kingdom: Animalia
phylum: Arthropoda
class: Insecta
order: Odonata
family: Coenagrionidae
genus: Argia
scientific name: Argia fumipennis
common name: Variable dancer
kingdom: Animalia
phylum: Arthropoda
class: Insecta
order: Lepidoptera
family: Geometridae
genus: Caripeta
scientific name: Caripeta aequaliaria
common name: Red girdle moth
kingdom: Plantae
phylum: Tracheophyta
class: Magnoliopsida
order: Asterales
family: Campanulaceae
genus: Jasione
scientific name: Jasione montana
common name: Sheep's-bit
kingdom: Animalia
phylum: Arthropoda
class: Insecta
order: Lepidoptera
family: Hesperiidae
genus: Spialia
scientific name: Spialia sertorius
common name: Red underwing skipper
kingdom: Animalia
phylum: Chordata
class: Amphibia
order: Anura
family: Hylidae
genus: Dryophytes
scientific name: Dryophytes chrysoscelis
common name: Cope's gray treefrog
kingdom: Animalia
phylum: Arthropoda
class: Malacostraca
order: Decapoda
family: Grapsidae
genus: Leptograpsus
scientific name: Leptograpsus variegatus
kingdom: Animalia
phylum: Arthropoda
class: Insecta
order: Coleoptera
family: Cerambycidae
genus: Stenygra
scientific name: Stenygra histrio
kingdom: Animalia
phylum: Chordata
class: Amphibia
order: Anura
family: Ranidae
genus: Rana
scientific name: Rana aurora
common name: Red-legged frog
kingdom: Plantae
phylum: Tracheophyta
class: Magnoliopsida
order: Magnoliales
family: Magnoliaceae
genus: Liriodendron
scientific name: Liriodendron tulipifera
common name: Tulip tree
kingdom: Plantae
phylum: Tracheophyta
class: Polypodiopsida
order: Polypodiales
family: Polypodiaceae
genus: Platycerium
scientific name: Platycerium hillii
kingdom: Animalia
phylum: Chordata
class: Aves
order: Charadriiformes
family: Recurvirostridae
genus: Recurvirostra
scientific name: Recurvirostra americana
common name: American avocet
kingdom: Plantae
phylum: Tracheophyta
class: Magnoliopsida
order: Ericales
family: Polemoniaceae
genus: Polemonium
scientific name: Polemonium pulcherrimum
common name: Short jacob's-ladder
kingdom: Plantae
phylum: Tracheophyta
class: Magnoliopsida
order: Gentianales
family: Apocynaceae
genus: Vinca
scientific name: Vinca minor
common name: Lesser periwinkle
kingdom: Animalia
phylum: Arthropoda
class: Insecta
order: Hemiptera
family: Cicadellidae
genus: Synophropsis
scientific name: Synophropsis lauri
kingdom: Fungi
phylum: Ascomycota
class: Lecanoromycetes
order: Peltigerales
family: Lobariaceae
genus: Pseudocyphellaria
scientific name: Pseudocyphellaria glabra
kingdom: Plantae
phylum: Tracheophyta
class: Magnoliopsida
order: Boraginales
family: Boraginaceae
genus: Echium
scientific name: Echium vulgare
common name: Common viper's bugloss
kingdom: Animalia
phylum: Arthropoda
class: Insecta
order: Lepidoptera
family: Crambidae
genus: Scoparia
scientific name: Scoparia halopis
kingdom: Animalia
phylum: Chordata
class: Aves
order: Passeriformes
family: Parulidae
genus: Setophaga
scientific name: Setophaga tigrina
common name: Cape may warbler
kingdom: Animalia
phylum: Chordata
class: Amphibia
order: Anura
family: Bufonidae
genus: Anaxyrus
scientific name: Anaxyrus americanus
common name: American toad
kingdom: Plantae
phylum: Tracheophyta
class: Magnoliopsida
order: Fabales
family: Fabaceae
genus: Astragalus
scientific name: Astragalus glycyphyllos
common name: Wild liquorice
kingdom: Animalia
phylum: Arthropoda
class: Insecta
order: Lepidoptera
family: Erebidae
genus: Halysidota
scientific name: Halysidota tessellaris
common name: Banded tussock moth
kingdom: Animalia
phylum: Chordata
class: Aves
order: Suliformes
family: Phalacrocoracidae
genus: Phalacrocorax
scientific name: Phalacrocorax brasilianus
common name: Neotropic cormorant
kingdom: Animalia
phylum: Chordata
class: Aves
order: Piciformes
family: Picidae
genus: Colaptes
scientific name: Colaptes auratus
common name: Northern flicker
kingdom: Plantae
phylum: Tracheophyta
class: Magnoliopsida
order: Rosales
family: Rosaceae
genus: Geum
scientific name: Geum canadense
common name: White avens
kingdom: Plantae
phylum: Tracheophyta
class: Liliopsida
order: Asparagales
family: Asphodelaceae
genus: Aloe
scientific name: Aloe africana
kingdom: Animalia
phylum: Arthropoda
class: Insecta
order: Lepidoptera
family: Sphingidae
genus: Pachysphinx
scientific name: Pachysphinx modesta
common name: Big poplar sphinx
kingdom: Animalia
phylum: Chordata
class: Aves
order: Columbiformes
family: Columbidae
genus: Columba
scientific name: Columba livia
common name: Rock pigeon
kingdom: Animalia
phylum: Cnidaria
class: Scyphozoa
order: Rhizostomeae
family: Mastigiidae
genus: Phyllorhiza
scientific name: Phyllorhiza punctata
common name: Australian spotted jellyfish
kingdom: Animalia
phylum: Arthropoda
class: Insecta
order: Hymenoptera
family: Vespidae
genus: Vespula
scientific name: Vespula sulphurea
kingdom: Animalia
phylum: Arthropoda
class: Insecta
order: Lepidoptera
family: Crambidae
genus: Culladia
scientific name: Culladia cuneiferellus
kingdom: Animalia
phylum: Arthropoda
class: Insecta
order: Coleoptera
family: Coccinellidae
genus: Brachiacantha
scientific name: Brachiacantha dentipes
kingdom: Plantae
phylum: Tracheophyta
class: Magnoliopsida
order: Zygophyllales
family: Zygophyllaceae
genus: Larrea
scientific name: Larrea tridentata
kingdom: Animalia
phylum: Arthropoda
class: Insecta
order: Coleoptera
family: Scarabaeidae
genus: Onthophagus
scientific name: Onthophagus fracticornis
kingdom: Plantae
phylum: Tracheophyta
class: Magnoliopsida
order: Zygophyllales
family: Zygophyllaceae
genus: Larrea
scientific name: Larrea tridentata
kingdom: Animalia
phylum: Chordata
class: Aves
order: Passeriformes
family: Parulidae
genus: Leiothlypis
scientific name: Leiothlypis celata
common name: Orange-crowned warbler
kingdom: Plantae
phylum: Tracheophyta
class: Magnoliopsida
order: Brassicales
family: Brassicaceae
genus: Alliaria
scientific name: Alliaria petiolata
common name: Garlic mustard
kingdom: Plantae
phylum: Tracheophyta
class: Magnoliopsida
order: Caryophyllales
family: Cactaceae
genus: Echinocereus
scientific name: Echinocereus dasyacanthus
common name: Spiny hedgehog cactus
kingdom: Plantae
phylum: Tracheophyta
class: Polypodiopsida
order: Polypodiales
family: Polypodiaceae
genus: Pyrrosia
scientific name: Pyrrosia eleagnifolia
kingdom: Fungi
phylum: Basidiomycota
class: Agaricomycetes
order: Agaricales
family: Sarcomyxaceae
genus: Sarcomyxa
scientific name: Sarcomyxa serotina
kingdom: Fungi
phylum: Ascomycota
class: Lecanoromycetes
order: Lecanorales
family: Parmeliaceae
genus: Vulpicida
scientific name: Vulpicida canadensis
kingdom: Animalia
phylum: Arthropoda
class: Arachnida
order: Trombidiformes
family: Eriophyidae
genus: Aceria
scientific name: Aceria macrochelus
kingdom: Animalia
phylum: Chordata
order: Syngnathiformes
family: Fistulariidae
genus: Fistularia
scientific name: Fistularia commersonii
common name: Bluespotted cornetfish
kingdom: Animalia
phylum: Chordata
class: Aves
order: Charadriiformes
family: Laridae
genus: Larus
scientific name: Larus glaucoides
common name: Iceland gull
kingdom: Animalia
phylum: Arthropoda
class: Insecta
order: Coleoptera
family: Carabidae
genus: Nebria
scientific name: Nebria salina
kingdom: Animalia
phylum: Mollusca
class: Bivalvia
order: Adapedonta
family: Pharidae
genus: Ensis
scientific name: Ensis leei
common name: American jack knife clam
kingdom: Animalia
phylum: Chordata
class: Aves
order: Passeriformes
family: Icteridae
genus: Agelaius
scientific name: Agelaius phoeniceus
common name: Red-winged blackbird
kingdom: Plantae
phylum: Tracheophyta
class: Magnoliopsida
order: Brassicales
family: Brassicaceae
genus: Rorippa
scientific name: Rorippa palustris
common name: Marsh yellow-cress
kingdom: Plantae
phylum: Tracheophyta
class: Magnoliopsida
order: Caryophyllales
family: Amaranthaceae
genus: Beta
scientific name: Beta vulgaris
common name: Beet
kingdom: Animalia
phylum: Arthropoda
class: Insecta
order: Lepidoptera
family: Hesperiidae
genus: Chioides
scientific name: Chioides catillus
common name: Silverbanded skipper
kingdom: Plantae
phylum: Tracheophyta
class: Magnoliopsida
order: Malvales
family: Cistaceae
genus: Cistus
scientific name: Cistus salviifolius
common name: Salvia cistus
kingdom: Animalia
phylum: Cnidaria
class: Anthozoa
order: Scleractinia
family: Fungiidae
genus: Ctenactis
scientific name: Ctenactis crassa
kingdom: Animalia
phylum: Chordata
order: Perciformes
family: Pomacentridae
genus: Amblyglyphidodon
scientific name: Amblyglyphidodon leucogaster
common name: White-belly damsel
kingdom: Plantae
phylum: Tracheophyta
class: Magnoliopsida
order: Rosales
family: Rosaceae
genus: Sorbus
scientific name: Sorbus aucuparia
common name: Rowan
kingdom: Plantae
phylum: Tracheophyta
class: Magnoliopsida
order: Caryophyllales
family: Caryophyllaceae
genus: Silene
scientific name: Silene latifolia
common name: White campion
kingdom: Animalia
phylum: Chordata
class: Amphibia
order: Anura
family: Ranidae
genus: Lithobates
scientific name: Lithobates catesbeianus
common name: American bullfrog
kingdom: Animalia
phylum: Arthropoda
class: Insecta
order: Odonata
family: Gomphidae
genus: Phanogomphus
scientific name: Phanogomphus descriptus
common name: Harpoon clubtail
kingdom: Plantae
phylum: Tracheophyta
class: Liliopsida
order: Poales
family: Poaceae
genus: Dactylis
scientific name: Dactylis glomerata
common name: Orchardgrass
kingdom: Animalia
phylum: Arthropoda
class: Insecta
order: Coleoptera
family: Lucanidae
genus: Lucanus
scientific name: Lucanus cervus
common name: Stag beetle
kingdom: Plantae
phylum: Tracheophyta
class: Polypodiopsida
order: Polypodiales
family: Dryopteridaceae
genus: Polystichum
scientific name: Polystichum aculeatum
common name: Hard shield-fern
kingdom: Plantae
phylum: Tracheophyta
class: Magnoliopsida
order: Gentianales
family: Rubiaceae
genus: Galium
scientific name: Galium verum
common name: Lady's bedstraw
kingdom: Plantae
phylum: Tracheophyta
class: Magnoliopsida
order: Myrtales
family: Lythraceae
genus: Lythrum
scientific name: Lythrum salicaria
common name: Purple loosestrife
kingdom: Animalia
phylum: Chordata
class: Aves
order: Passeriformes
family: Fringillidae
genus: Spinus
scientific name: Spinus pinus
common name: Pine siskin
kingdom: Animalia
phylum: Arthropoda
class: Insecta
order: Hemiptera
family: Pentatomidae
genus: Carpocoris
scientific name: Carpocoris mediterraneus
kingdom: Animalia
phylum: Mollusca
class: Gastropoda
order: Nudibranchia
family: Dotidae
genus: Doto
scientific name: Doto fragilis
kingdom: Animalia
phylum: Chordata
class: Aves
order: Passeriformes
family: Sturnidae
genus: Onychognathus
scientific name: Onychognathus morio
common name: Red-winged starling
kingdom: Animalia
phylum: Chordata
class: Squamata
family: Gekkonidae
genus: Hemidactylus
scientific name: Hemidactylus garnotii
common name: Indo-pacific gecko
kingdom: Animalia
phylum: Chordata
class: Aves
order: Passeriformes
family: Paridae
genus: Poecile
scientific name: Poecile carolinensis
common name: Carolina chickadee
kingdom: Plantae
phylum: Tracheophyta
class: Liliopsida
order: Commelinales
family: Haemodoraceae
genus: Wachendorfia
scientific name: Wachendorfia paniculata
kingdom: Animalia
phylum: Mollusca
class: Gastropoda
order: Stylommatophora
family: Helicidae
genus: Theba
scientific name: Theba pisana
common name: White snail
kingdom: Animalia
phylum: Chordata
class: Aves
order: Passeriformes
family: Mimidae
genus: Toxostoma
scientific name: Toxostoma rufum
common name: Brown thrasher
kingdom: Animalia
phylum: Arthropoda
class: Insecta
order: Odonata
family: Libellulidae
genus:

- - -

Written exercise: Rewrite the entries beginning at the line that contains "family: Cactaceae" and stopping after the line that contains "genus: Aceria", with "scientific name" replaced by "species" and nothing else altered.

Task output:
family: Cactaceae
genus: Echinocereus
species: Echinocereus dasyacanthus
common name: Spiny hedgehog cactus
kingdom: Plantae
phylum: Tracheophyta
class: Polypodiopsida
order: Polypodiales
family: Polypodiaceae
genus: Pyrrosia
species: Pyrrosia eleagnifolia
kingdom: Fungi
phylum: Basidiomycota
class: Agaricomycetes
order: Agaricales
family: Sarcomyxaceae
genus: Sarcomyxa
species: Sarcomyxa serotina
kingdom: Fungi
phylum: Ascomycota
class: Lecanoromycetes
order: Lecanorales
family: Parmeliaceae
genus: Vulpicida
species: Vulpicida canadensis
kingdom: Animalia
phylum: Arthropoda
class: Arachnida
order: Trombidiformes
family: Eriophyidae
genus: Aceria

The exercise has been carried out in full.